Animals tortured at Kabul zoo

By Richard S. Ehrlich

THE WASHINGTON TIMES
KABUL, Afghanistan

      Someone threw a hand grenade at the Kabul Zoo's lion, blinding it with shrapnel so the beast now limps along, bumping into walls in its squalid cage.

      Afghans also tortured the Asiatic black bear, peeling the flesh off its nose and exposing a raw, red-and-white scalped patch above its nostrils.

      The zoo keeper who fed them during Afghanistan's civil war was later found with his throat slit.

      This grim, bomb-scarred prison for animals still attracts visitors who tease the remaining wolves, porcupines, gazelle, monkeys and a handful of other mammals.

      The elderly African lion's suffering began when an Afghan soldier mindlessly climbed over the wall and was eaten by the carnivorous feline.

      "There are variations of who actually threw the hand grenade -- was it another military guy who was a friend of the one that was killed or was it a member of his family avenging him?" said John Walsh, international projects director of the World Society for the Protection of Animals (WSPA).

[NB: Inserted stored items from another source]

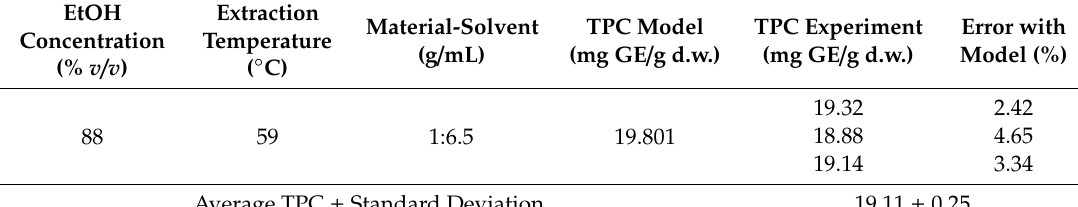
Table 5. The result of optimum point experiment.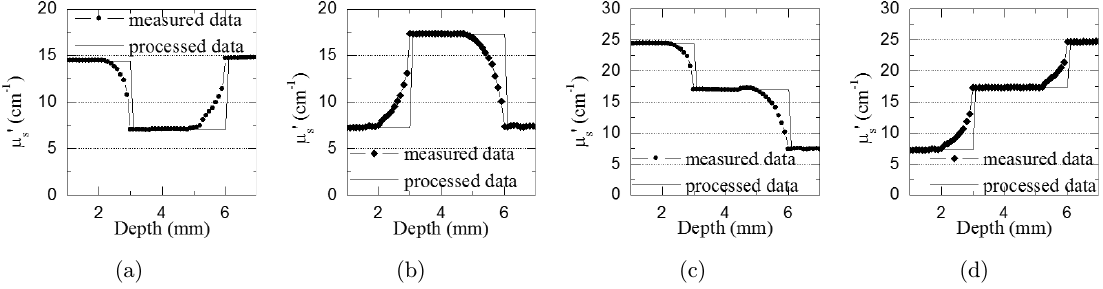
Fig. 8. The (cid:1) 0 s curves of three-layer group L (a) Lbdb model (b) Lbub model (c) Lbdd model (d) Lbuu model.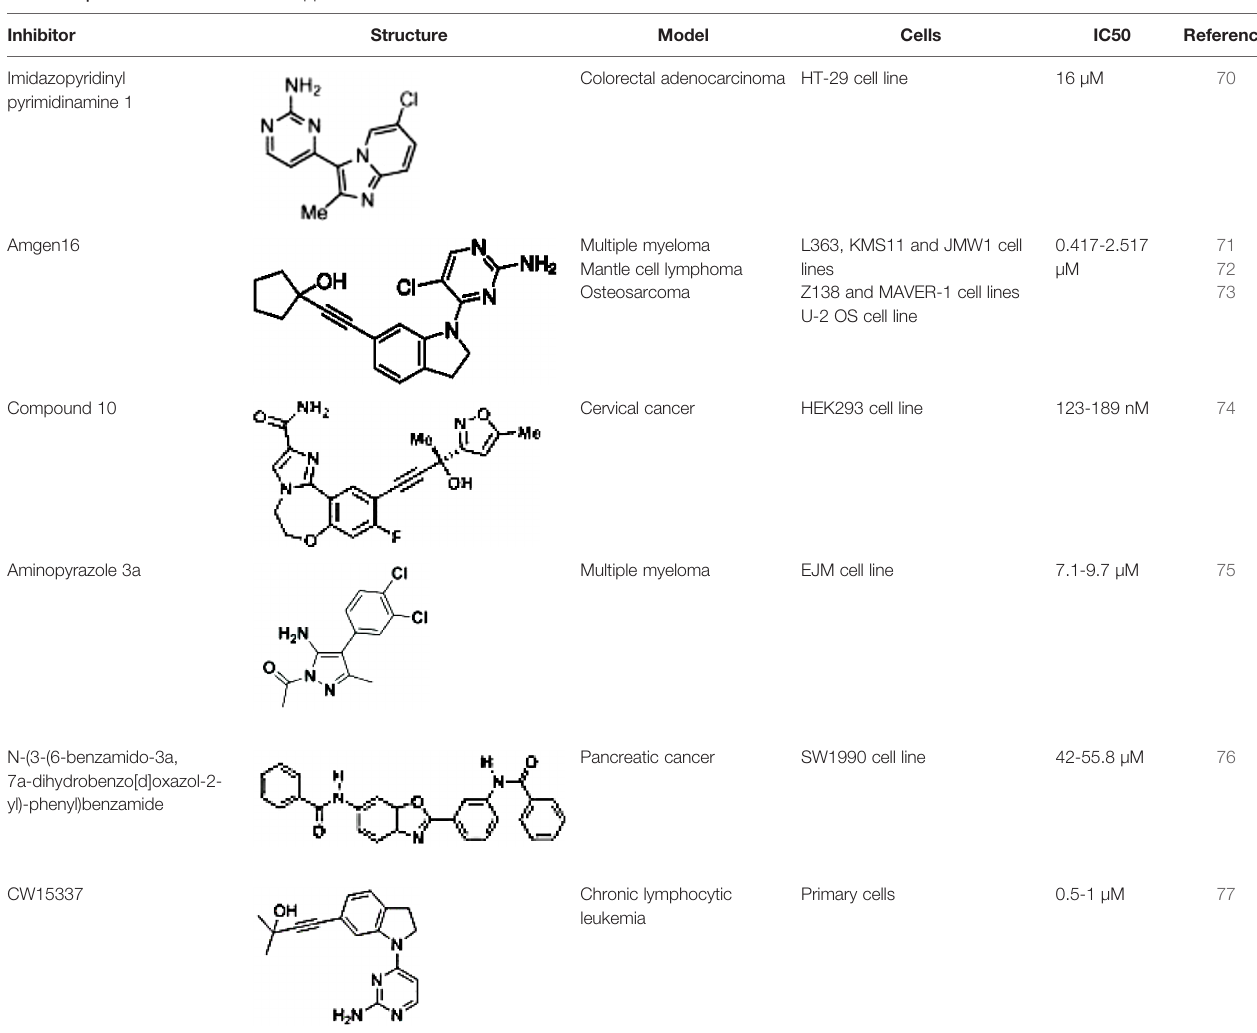
TABLE 1 | Overview of NIK inhibitors applied in vitro .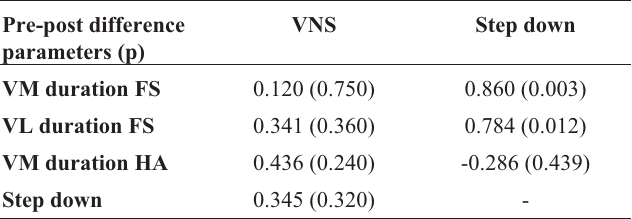
Table 5 - Correlation and p values of the pre-post difference EMG and clinical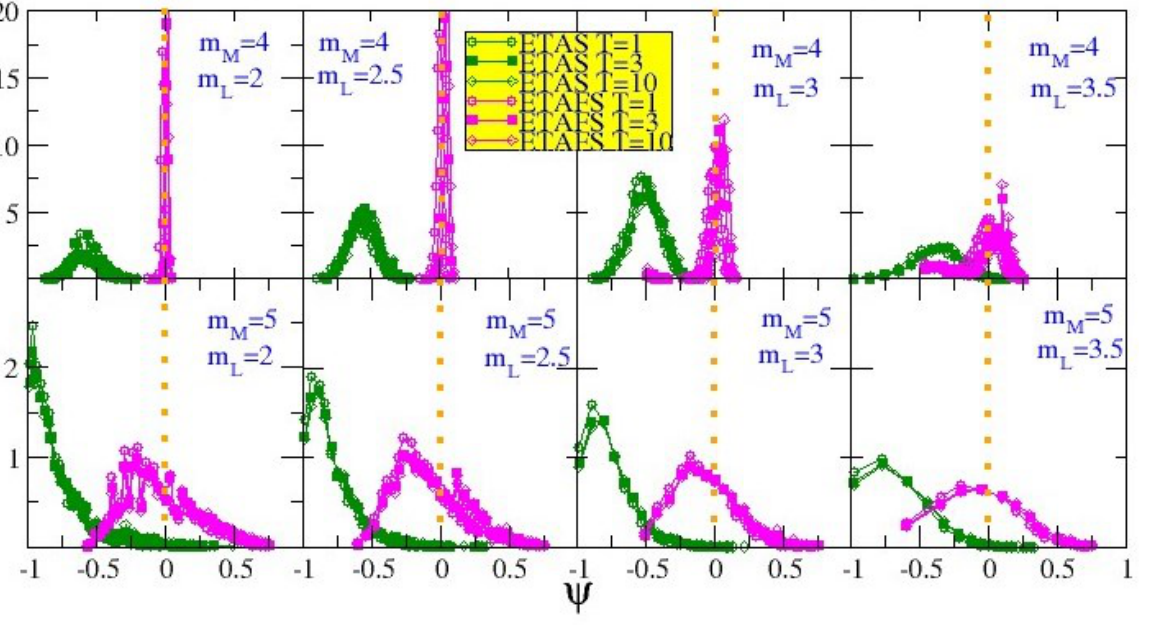
Figure 5. The fraction of numerical subsets H ( ψ ) of the ETAS and ETAFS simulated catalogue, with n X F , j ( T , R , m L , m M ) − n F ( T , R , m L , m M ) = ψ ± 0.005. Results are for different values of a number of foreshocks n X F , j ( T , R , m L , m M )+ n F ( T , R , m L , m M ) time window T . Moving horizontally from left to right, m L = 2,2.5,3, and 3.5, whereas from top to bottom, m M = 4 and 5. The orange dashed line indicates the optimum description of the seismicity ψ =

      "You couldn't get straight answers from anyone. It's the same as the bear's nose today. They said the Taliban did it with a bayonet," he said.

      What seems to be the truth, Mr. Walsh told The Washington Times, was that a Scottish pediatrician who was here at the time and the only one with tranquilizer darts did the best he could with sewing up the lion's face.

      The lion's jaw would have required major surgery, Mr. Walsh said.

      "The lion has really atrophied. His muscles are really weak because he doesn't get enough exercise."

      Mr. Walsh, a Boston-based animal protectionist, is part of an international team trying to upgrade conditions at the zoo and treat some of the inmates.

      Zoos in the United States and Europe raised over 400,000 dollars for the construction of the zoo, Mr. Walsh said.

      Mr. Walsh said the international team plans to make the lion exercise by luring it with different foods such as fried chicken or cooked beef.

      The team is also planning to place an oil burner to warm the lion's cement house through Kabul's occasionally snowy winter.

      "Everybody says he's 46" in human years, but Mr. Walsh said it was impossible for lions to live that long.

      "I was here in 1995 and he was 17, so that would make him 23 today."

      In any other zoo, the lion, who is blind in both eyes, would have been put him down "years and years ago," Mr. Walsh said.

      "He also looks really sore in the hind end, almost arthritic."

      The WSPA projects director was also concerned about the hand-sized patch of flesh torn off the bear's nose.

      "That bear is in a lot of pain," he said.

      The team sent pictures of the bear to specialists at Boston's Angell Memorial Animal Hospital, the world's largest.

      Surgeons there suggested a graft, but to perform a skin graft, the bear would have to wear a cone-shaped collar so it would not scratch its nose while healing.

      Mr. Walsh, meanwhile, applied antibiotic ointment, by drawing the bear close with the lure of an apple and squeezing the tube onto the bear's nose.

      He also tried mouth-to-mouth resuscitation on an eagle hawk, which now lies dead and sealed in a clear plastic bag.